Similar problems have afflicted Acacia Mining’s North Mara gold concession in Tanzania, where tensions between police and miners led to the deaths of dozens of intruders.

After the Katanga incident, the Congolese army entered the area to remove trespassers — Glencore said it had not invited the troops in and urged the army to exercise restraint — but many say such strong-arm tactics do not tackle the underlying problem.


Experienced South African mining executive Anthony Viljoen said there is little point in using force on the artisanal miners and said it shows that these companies and governments have lost control on the ground.


‘So much of mining is getting to know the local community,’ he said. ‘It involves speaking with the local chiefs so that everyone can come to a compromise. It involves organising concessions for artisanal miners at sites and building schools and hospitals.
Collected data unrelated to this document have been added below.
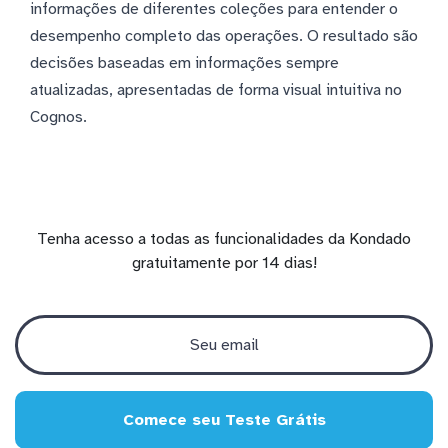
informações de diferentes coleções para entender o
desempenho completo das operações. O resultado são
decisões baseadas em informações sempre
atualizadas, apresentadas de forma visual intuitiva no
Cognos.
Tenha acesso a todas as funcionalidades da Kondado
gratuitamente por 14 dias!
Comece seu Teste Grátis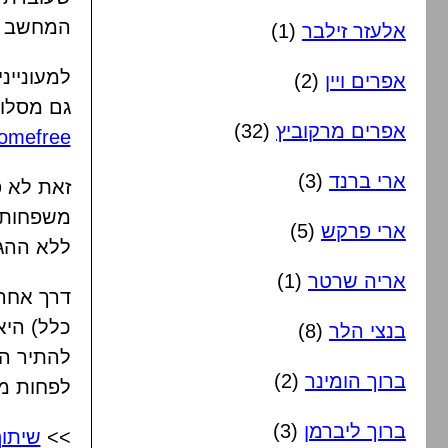
המחשב או
אלעזר זילבר
(1)
למעוניינ
אפרים ויין
(2)
גם מסלול
אפרים מרקוביץ
(32)
omefree/
ארי ברנד
(3)
זאת לא פ
משפחות ש
ארי פרקש
(5)
ללא ההג
אריה שרטר
(1)
דרך אחרת
כלל) היא
בנצי הלר
(8)
להתיר ה
ברוך הומינר
(2)
לפחות מב
ברוך ליברמן
(3)
>>
שיתו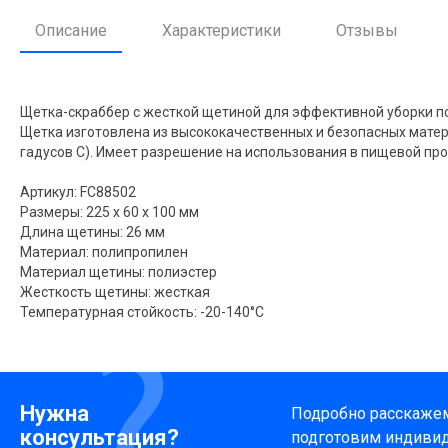
Описание
Характеристики
Отзывы
Щетка-скраббер с жесткой щетиной для эффективной уборки по
Щетка изготовлена из высококачественных и безопасных матер
гадусов C). Имеет разрешение на использования в пищевой п
Артикул: FC88502
Размеры: 225 x 60 x 100 мм
Длина щетины: 26 мм
Материал: полипропилен
Материал щетины: полиэстер
Жесткость щетины: жесткая
Температурная стойкость: -20-140°C
Нужна
Подробно расскажем 
консультация?
подготовим индиви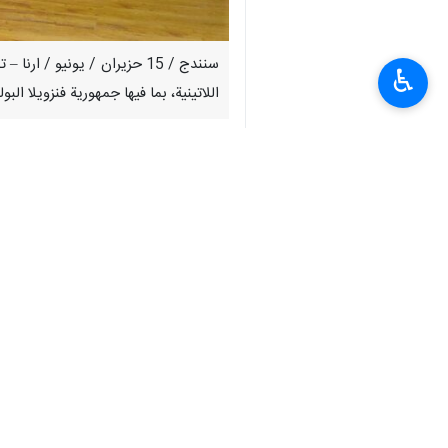
♿︎
اللاتينية، بما فيها جمهورية فنزويلا ال
وزير الثقافة الايراني الذي عاد مؤخرا 
ثقافية ايرانية في تلك الدول، شكل احد من
واضاف اسماعيلي : نحن لدينا قواسم مشترك
تجاوز قسم كبير من الظروف العسيرة المف
ولفت وزير الثقافة الى تبادل الزيارات 
لازاحة الستار عن كتاب قائد الثورة الا
واضاف، ان فنزويلا لديها امكانيات جيدة
الشان.
وخلص اسماعيلي الى القول : ان دول امري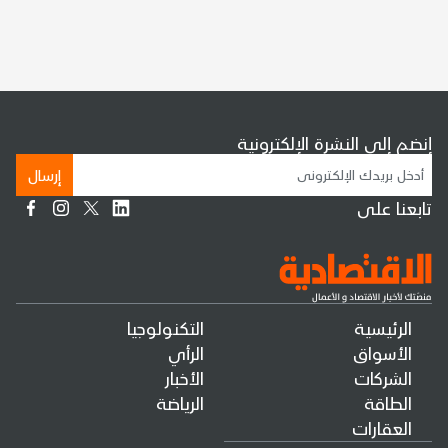
إنضم إلى النشرة الإلكترونية
إرسال
تابعنا على
الرئيسية
التكنولوجيا
الأسواق
الرأي
الشركات
الأخبار
الطاقة
الرياضة
العقارات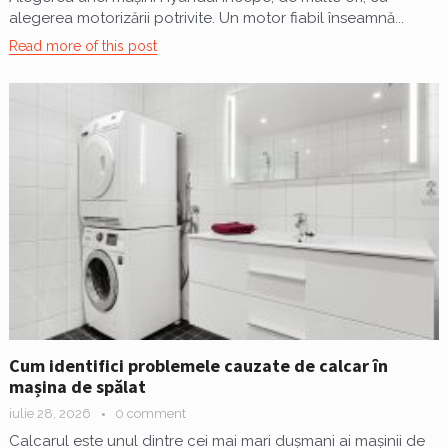
alegerea motorizării potrivite. Un motor fiabil înseamnă...
Read more of this post
Cum identifici problemele cauzate de calcar în
mașina de spălat
iulie 28, 2026
0 comment
Calcarul este unul dintre cei mai mari dușmani ai mașinii de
Once a miner loses the local community it is in deep trouble.’


Still, many companies have decided to employ private security firms. Firms like London-listed G4S look after security, while smaller private firms such as Salama Fikira operate across the African continent — but their services are not cheap.


Analysts say investors in London-listed miners are only now waking up to the huge cost involved in combating artisanal workers.


Others such as Amnesty International have said multinationals like Apple, Dell, Vodafone and Samsung should do more to ensure their supplies are clean. Amnesty has studied the supply chain in DRC in detail and exposed companies like Shanghai-based Congo DongFang International Mining (CDM), which buys cobalt directly from artisanal miners there.


CDM is 100 percent-owned by Zhejiang Huayou Cobalt Company, which smelts the ore before selling it to well-known consumer brands.


Amnesty has also accused it of using child labour.


Zhejiang Huayou Cobal said it continues to investigate the allegations. Meanwhile, two years ago iPhone maker Apple said it had instructed smelters to stop buying cobalt from artisanal miners.


Amnesty believes the problem can be solved, adding that it will also require a political solution.


In the Eighties cobalt mining in the DRC was overseen by state company Generale des Carrieres et des Mines which employed 34,000 people and ran farms, hospitals and schools.


But as the regime of President Mobutu Sese Seko collapsed so did the company. The years of war which followed forced people into illegal mining to survive and make a living.


Industry insiders also say it is up to the consumer to wake up and be aware about the supply chain, and to shun companies and products that use  such workers.